Estimating the number of integrations in transformed plants by quantitative real-time PCR

Abstract

Background: When generating transformed plants, a first step in their characterization is to obtain, for each new line, an estimate of how many copies of the transgene have been integrated in the plant genome because this can deeply influence the level of transgene expression and the ease of stabilizing expression in following generations. This task is normally achieved by Southern analysis, a procedure that requires relatively large amounts of plant material and is both costly and labour-intensive. Moreover, in the presence of rearranged copies the estimates are not correct. New approaches to the problem could be of great help for plant biotechnologists.

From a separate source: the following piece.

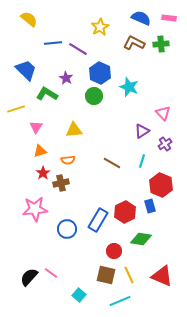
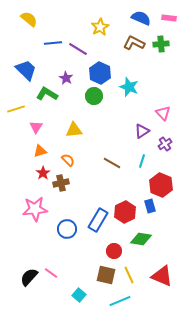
orange semicircle at (68, 160): rotated 128 degrees counterclockwise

Results: By using a quantitative real-time PCR method that requires limited preliminary optimisation steps, we achieved statistically significant estimates of 1, 2 and 3 copies of a transgene in the primary transformants. Furthermore, by estimating the copy number of both the gene of interest and the selectable marker gene, we show that rearrangements of the T-DNA are not the exception, and probably happen more often than usually recognised.

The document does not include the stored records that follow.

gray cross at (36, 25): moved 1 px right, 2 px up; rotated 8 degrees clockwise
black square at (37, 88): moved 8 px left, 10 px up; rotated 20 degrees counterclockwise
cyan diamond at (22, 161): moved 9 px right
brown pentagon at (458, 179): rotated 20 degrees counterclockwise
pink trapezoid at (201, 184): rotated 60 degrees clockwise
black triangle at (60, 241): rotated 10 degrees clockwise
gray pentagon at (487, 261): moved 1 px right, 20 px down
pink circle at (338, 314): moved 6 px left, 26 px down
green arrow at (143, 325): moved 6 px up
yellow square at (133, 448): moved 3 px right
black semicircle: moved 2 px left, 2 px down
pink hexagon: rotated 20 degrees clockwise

Conclusions: We have developed a rapid and reliable method to estimate the number of integrated copies following genetic transformation. Unlike other similar procedures, this method is not dependent on identical amplification efficiency between the PCR systems used and does not need preliminary information on a calibrator. Its flexibility makes it appropriate in those situations where an accurate optimisation of all reaction components is impossible or impractical. Finally, the quality of the information produced is higher than what can be obtained by Southern blot analysis.

Figure 1

Real-time PCR amplification and standard curve of apx gene. Upper panel: real-time PCR logarithmic plot resulting from the amplification of four three-fold serial dilutions of a tomato standard DNA (see Methods for details) using the apx-specific primers and probe described in Table 5. Each sample was run in triplicate. Lower panel: Standard curve obtained for the same samples. Correlation coefficient and slope values are indicated. The calculated TC values were plotted versus the log of each starting quantity.

Figure 2

Real-time PCR amplification and standard curve of TSWV-N transgene. Upper panel: real-time PCR logarithmic plot resulting from the amplification of four three-fold serial dilutions of a tomato standard DNA (see Methods for details) using the TSWV-N-specific primers and probe described in Table 5. Each sample was run in triplicate. Lower panel: Standard curve obtained for the same samples. Correlation coefficient and slope values are indicated. The calculated TC values were plotted versus the log of each starting quantity.

Figure 3

Real-time PCR amplification and standard curve of nptII transgene. Upper panel: real-time PCR logarithmic plot resulting from the amplification of four three-fold serial dilutions of a tomato standard DNA (see Methods for details) using the nptII-specific primers and probe described in Table 5. Each sample was run in triplicate. Lower panel: Standard curve obtained for the same samples. Correlation coefficient and slope values are indicated. The calculated TC values were plotted versus the log of each starting quantity.